For some days now I’ve been really impassive to the events around me. I’ve not bothered to analyse my situation, not taken the trouble to think of a solution, not ventured out to ask for advice. Nothing! In short I’ve just lived like a piece of furniture for some days. (Come to think of it I’ve not even written something for a while now). Today I wish to break this monotony.
I feel overwhelmed by life at times and the existence human beings have created for themselves. At such times I’m cursing the planet like it’s my mortal enemy. Today for some odd reason, I write this post on an impulse and for once I want to be the girl I’ve always been. I want to be that girl who lived her life by what her heart desired and not by meticulous calculation. I want to confess to certain things I really want and this post may sound utopian and idealistic but I am by nature a non conformist.
I don’t want to keep myself closed.
I want to live on my own rules.

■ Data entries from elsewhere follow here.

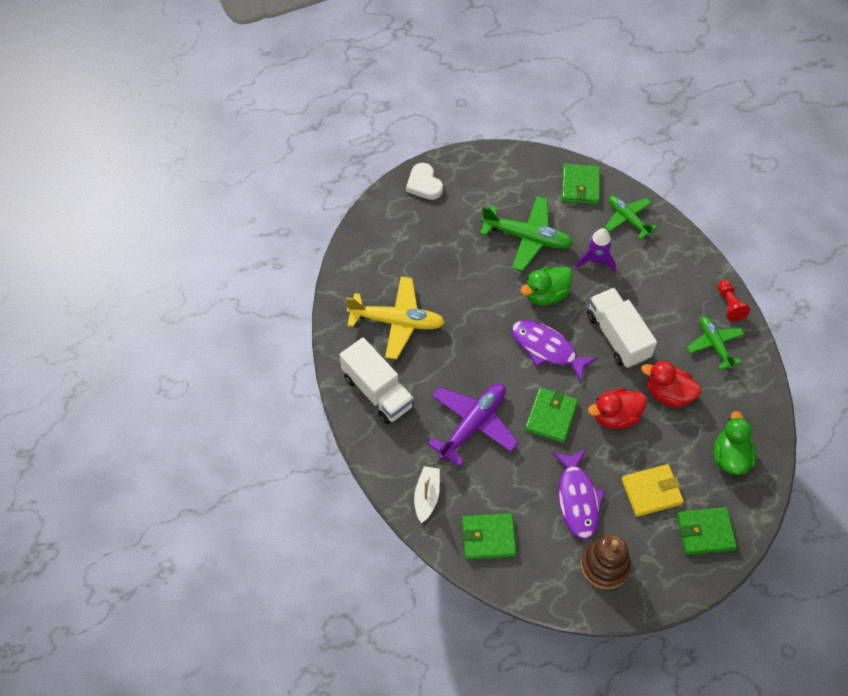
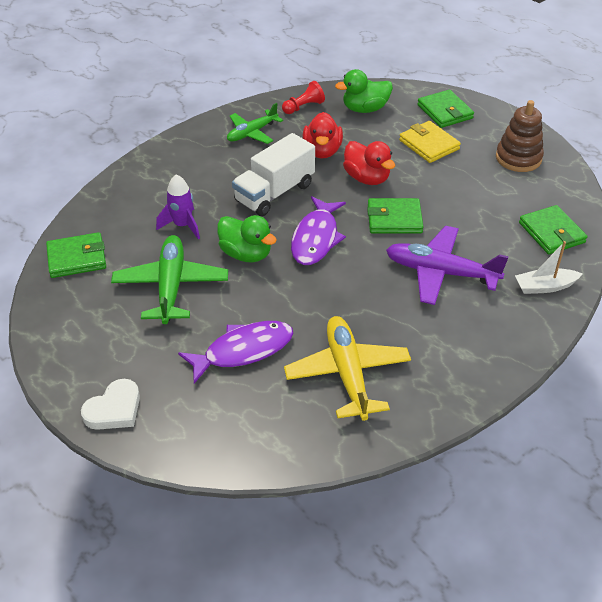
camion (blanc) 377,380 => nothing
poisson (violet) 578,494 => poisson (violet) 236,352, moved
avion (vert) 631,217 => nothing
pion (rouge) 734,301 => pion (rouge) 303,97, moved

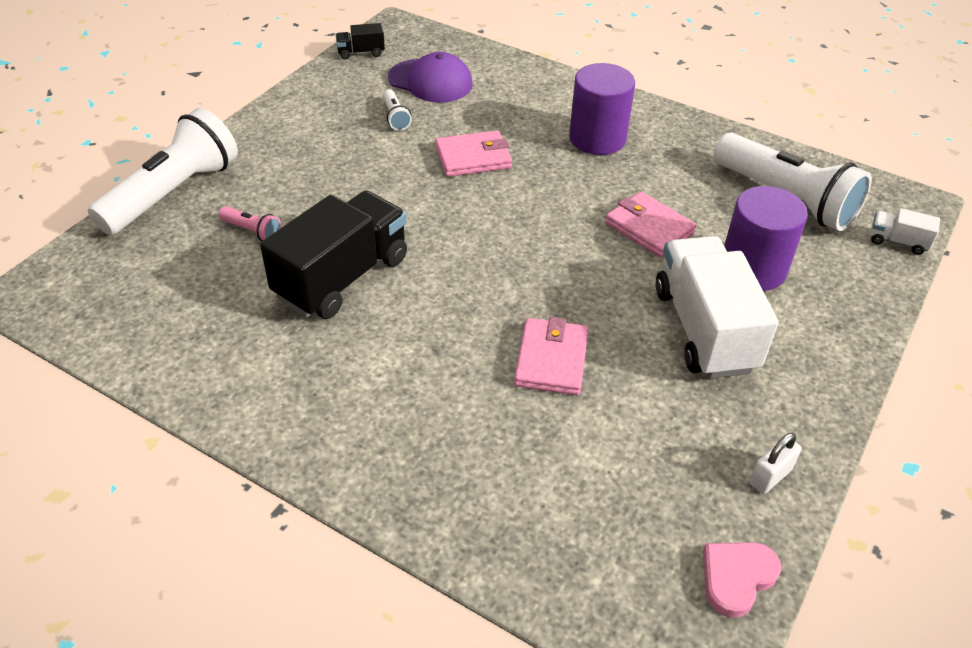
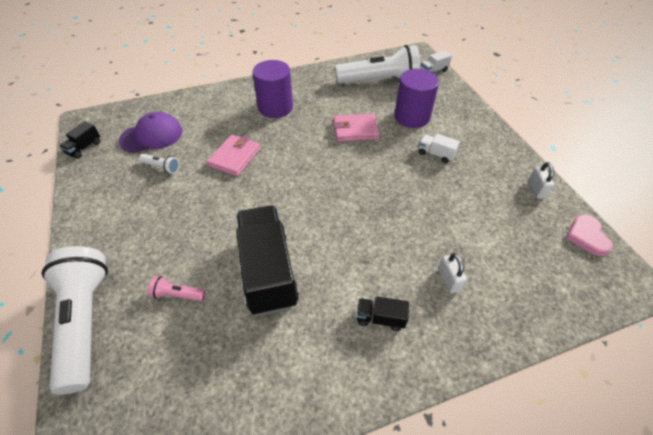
lampe de poche (rose) 250,223 => lampe de poche (rose) 177,288, 150 degrees counterclockwise
portefeuille (rose) 551,356 => nothing
camion (blanc) 717,307 => camion (blanc) 439,148, x0.44
nothing => camion (noir) 383,314
nothing => cadenas (blanc) 452,273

I get tired of being what they want me to be and I get fed up of twisting and turning myself to please them.
I don’t want to pretend and I don’t want to be honest at times.
I want to say things that I want to and not worry about an outcome.

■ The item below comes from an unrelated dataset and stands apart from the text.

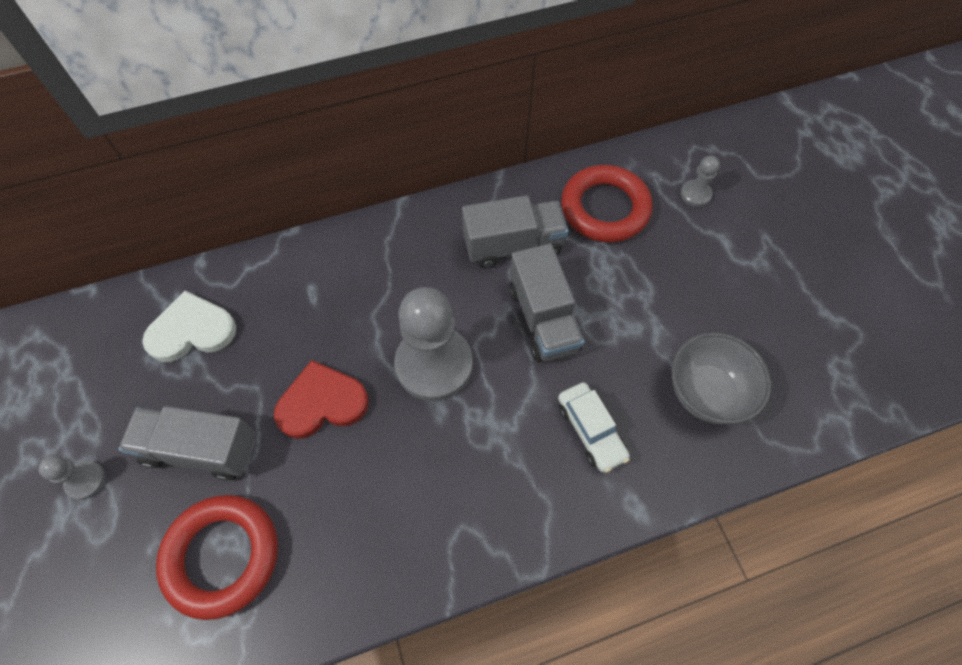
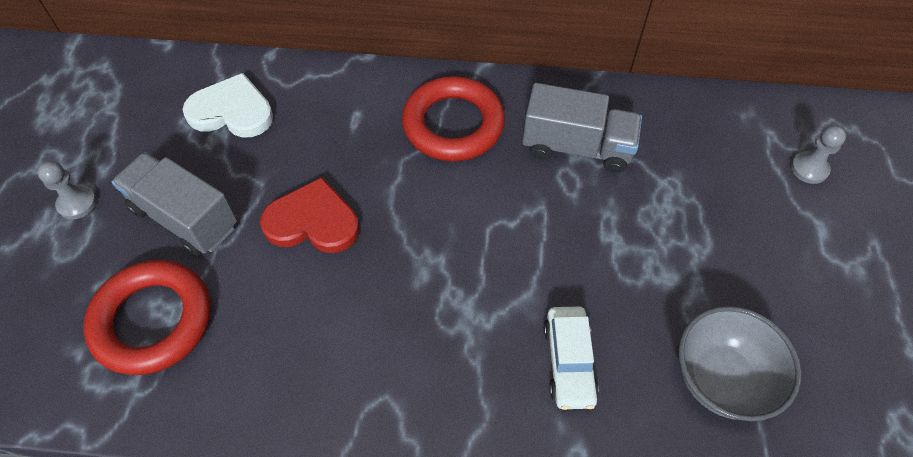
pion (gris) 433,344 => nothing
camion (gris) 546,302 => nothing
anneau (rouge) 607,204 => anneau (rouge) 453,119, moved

I don’t want the irksome advice that people will give me on the ‘rules’ of life.
I want to be allowed to live and not be corrected at every step of the way.
I don’t care about norms and I don’t bother about rules. I never did.

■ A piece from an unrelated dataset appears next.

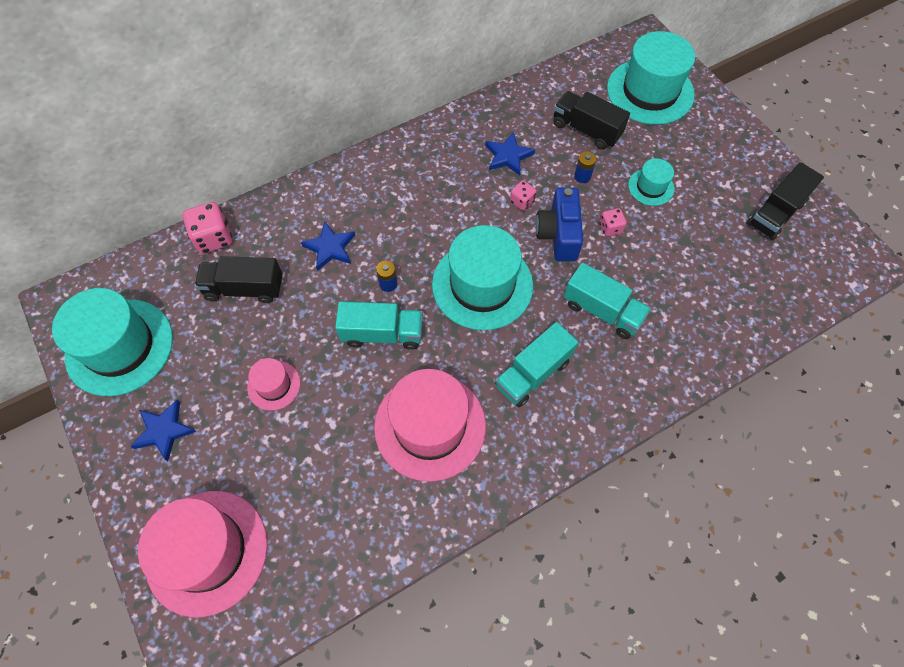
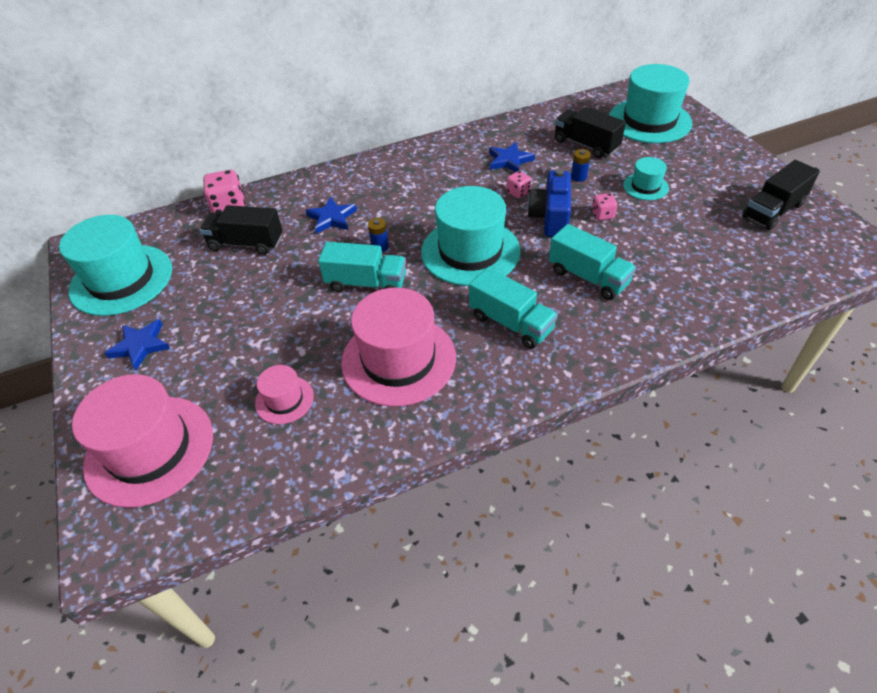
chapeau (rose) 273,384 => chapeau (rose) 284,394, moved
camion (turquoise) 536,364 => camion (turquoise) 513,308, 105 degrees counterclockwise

I want be free in the real sense.
I don’t want to compromise and I don’t want to feel this way.
I want to sort things out and I want to put things together.
I don’t want to be afraid of death and I don’t want to be scared of living.
I want to really talk to someone at times and at others I don’t even care.
I don’t want to be a human and at times I need a hand to hold on to.
I want to be me at times and at others I don’t want to be the way I am.
And now that I’ve written all this I don’t want to think about what anyone will think about my sanity. And therefore I am going to post this.
It kind of happens to me these days that, somehow, I’m unable to put my finger on one thing. It is also possible that I may not agree with any of this at a later date. I feel like I’m caught in the middle of someone I used to be and someone I’m about to become. (That is a different issue altogether!)